Because the disabled don’t get unemployment benefits, government excludes them from the unemployment figures. Which might seem reasonable enough, but unfortunately right now there are more people being added to the disability benefits list each month than there are new jobs being created. So the actual percentage of people who could be doing some sort of job, but are not doing so, could be way bigger than the official unemployment figure of 7.7%. And we’re still sliding backwards.

So, what’s the solution? Well, there’s one radical theory that has been proposed for decades, under titles like “Universal Living Wage”, “Subsistence Allowance” or “Basic Income Guarantee”. It’s pretty simple to understand: You put together a minimal subsistence payment, enough to cover basic food, shelter and other bare essentials — and you give it to absolutely everyone. You filed a tax return? Here’s your subsistence payment.

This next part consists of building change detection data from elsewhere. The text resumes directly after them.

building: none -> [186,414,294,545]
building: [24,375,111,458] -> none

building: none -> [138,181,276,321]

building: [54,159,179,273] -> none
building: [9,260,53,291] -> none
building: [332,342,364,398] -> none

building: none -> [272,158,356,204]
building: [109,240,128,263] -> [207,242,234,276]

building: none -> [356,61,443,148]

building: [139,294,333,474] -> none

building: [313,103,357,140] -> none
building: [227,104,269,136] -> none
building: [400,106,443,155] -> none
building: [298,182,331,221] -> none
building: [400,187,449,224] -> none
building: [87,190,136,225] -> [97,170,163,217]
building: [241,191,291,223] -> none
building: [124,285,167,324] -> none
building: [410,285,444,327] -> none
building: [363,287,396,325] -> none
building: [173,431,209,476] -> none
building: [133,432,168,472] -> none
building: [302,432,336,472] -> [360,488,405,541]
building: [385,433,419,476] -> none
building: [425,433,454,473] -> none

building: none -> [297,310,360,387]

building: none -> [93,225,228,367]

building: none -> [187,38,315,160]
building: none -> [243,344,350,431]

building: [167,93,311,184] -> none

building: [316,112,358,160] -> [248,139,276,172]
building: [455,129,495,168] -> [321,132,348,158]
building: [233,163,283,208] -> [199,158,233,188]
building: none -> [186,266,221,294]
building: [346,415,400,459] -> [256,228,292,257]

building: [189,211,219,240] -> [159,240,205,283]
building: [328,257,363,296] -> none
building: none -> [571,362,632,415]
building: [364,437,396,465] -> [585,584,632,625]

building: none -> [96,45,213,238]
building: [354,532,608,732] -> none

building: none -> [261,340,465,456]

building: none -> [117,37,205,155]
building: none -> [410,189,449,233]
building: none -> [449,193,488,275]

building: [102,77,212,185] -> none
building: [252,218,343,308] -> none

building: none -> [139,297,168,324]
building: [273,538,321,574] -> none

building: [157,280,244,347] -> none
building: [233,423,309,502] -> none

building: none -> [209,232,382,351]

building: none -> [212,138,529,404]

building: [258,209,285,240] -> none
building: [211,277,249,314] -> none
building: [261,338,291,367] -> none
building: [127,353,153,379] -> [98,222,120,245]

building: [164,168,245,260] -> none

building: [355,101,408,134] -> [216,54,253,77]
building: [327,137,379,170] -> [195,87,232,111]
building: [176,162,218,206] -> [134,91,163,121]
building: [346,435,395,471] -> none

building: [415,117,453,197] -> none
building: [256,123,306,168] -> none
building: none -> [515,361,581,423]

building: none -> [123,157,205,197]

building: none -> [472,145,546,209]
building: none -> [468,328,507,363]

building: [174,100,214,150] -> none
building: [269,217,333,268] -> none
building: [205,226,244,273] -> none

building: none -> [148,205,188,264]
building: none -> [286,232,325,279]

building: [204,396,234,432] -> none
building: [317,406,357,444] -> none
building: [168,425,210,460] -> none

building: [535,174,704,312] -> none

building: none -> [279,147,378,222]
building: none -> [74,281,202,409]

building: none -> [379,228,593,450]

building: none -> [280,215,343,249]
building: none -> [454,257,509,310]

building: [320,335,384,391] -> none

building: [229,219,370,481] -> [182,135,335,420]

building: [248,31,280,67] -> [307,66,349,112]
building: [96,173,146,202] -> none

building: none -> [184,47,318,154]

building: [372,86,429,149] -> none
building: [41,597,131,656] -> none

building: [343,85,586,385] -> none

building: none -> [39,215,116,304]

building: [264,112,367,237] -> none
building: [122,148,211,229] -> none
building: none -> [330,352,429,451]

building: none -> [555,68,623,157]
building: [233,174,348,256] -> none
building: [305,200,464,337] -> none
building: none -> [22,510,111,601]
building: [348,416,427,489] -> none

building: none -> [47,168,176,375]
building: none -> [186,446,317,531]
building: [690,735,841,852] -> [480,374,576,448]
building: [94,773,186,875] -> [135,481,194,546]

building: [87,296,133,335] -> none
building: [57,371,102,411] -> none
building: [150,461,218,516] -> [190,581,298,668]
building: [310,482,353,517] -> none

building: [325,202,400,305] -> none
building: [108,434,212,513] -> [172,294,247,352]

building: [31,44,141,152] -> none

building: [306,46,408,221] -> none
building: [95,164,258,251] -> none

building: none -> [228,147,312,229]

This immediately eliminates a ton of bureaucracy. No application process, no means testing, no medical tests, no appeals process, no judges needed, very little chance of fraud. It also eliminates the problem of potentially losing the steady income you need to live by risking taking a job. Hence, hopefully nobody will ever feel like it isn’t worth taking on a job. Even a part-time, temporary or seasonal job will boost your income without the risk of reducing your subsistence payment.

Obviously, there are naysayers. The most common objection is that if nobody is absolutely forced to work in order to afford a roof over their heads and food to eat, why, surely nobody will work at all? Personally, I find that argument incredibly patronizing and offensive. Nobody who has earned more than a couple of million dollars needs to work, but there are plenty of millionaires who do carry on working. And we’re not talking about a luxury subsistence here; if you want a mobile phone, TV, PlayStation or car then you’re going to have to go out and get a job to pay for it, like the rest of us. If you want your own space, rather than a run-down government-run shared apartment space, you’re going to have to work hard.

Still, many doubt that such a scheme could ever work. Except it turns out that one country tried it. From 1974 to 1979, Dauphin Manitoba ran an experimental basic income program known as “Mincome”.

Mysteriously, the Canadian government locked away all the data that was collected, and prevented it from being analyzed. The astute reader can probably guess why. When academics finally managed to get access to the documents in 2009 and analyze the results, it turned out that the whole scheme worked pretty well. Rather than everyone sitting around idle on welfare, the only people who worked less were mothers and teenagers. Graduation rates for teenagers, not surprisingly, went up. Hospital visits dropped. There were fewer work-related injuries.

So, how about it, America? The current system is clearly a disaster, and an inefficient one at that.